El momento de acostarse suele ser el gran olvidado en la salud de las personas mayores. Durante el día, uno se preocupa por lo que come, por moverse, por mantenerse activo. Pero cuando llega la noche, el cuerpo entra en modo reposo y la circulación tiende a hacerse más perezosa. Es entonces cuando los pies se enfrían, las piernas se hinchan y los calambres interrumpen el sueño. Sin embargo, hay un pequeño bocado que, consumido justo antes de dormir, puede marcar una gran diferencia en la fluidez de la sangre mientras usted descansa. Ese alimento es el kiwi.

Sí, esa fruta de piel vellosa y pulpa verde brillante no solo es deliciosa, sino que contiene un arsenal de compuestos que mejoran el flujo sanguíneo durante la noche. El kiwi es rico en vitamina C y antioxidantes que protegen las paredes de los vasos sanguíneos, manteniéndolos flexibles y elásticos. Pero su verdadero poder nocturno está en su contenido de actidina, una enzima que favorece la vasodilatación, es decir, la apertura de los vasos sanguíneos para que la sangre fluya sin resistencia.

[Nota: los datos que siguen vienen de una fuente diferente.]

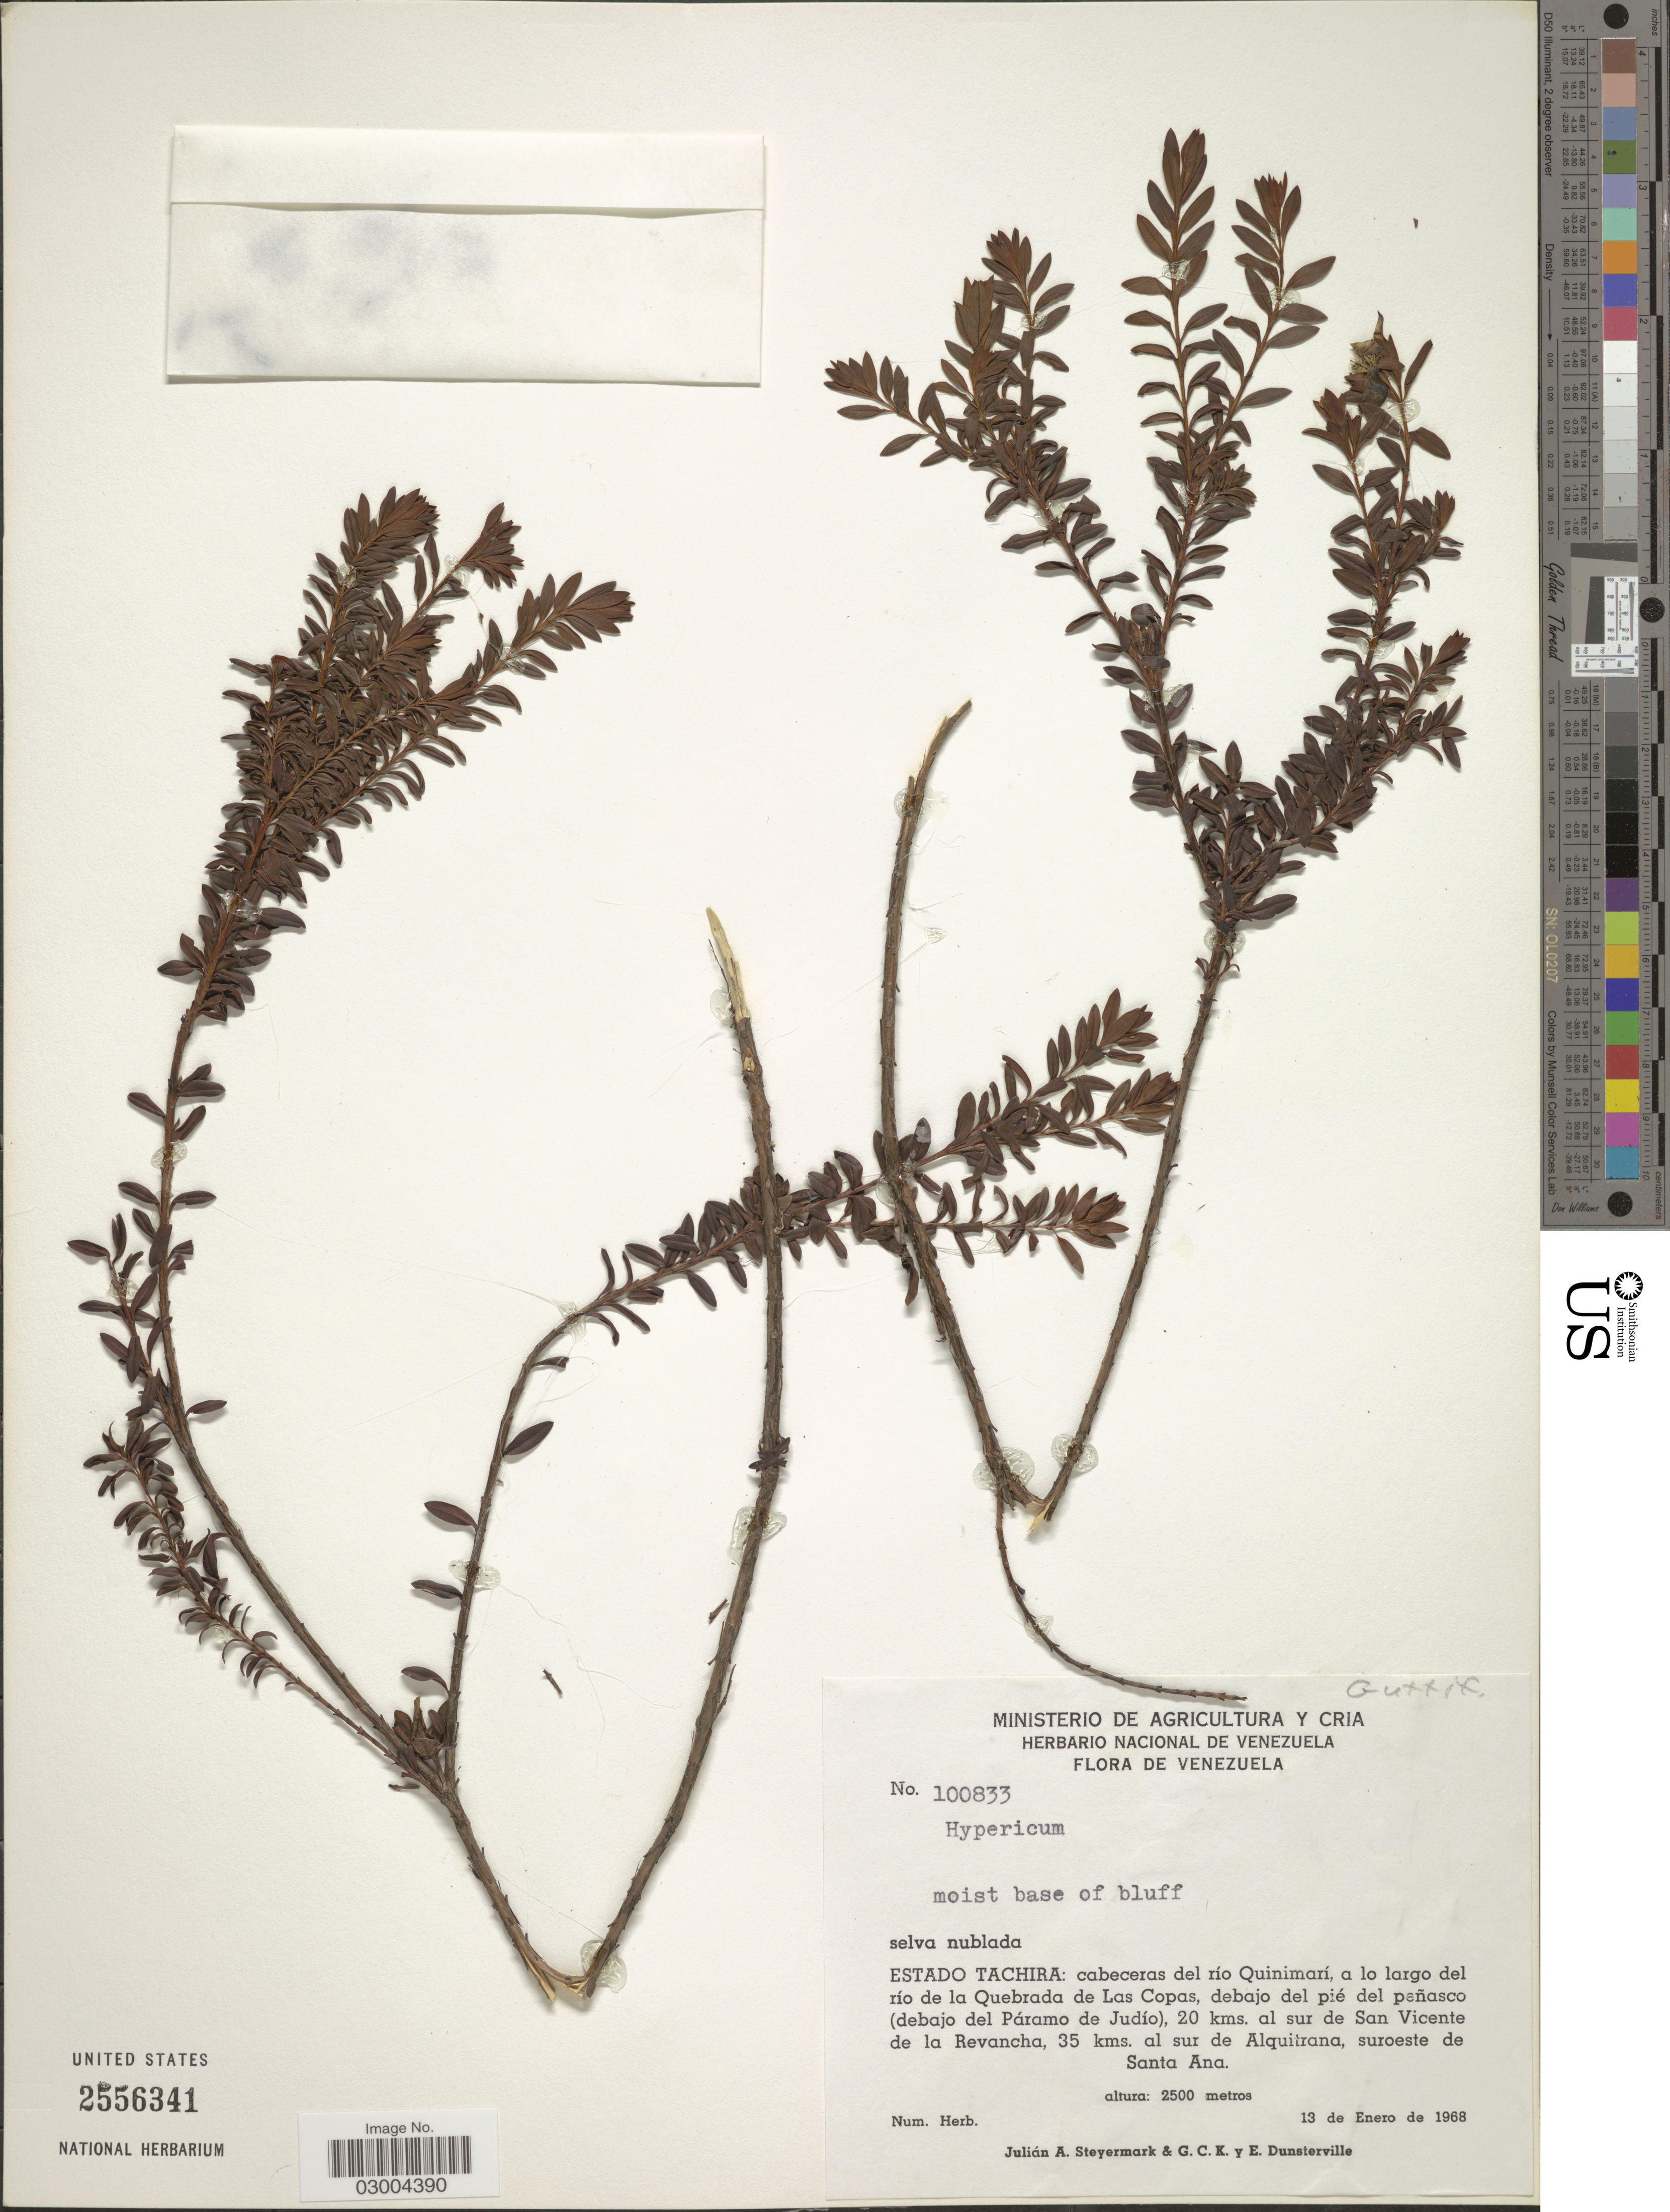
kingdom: Plantae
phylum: Tracheophyta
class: Magnoliopsida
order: Malpighiales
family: Hypericaceae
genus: Hypericum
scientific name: Hypericum sp.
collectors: J. Steyermark, G. C. K. Dunsterville & E. Dunsterville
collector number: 100833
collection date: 1968-01-13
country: Venezuela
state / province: Tachira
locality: Estado Tachira: cabeceras del río Quinimarí, a lo largo del río de la Quebrada de Las Copas, debajo del pié del peñasco (debajo del Páramo de Judío), 20 kms. al sur de San Vicente de la Revancha, 35 kms. al sur de Alquitrana, suroeste de Santa Ana.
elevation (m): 2500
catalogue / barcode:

Además, el kiwi contiene serotonina y melatonina en cantidades naturales, dos hormonas que inducen un sueño profundo y reparador. Y esto es clave: un sueño de calidad mejora la función endotelial, la capacidad de los vasos para dilatarse y contraerse adecuadamente. Quien duerme mal tiene peor circulación; quien duerme bien, la mejora. El kiwi ataca el problema por dos frentes: relaja los vasos y asegura que el sueño sea lo suficientemente profundo para que el cuerpo realice sus reparaciones nocturnas.

La forma de consumirlo es simple: un kiwi maduro, pelado o con su piel si es orgánica, una hora antes de acostarse. No necesita acompañamiento ni azúcar. Masticarlo bien y despacio permite que sus nutrientes se absorban de manera gradual durante las primeras horas del sueño. Si se combina con una infusión ligera de manzanilla, el efecto relajante sobre la circulación se potencia.

Los adultos mayores que han incorporado este hábito nocturno reportan cambios notables al cabo de unas semanas: despiertan con las piernas menos pesadas, los pies más calientes y una sensación general de ligereza al levantarse. La circulación no se improvisa; se entrena y se nutre. Y el momento de hacerlo, quizás el más estratégico de todos, es justo cuando el cuerpo se prepara para el descanso más profundo. Un kiwi antes de dormir puede ser el gesto más inteligente que sus piernas reciban en mucho tiempo.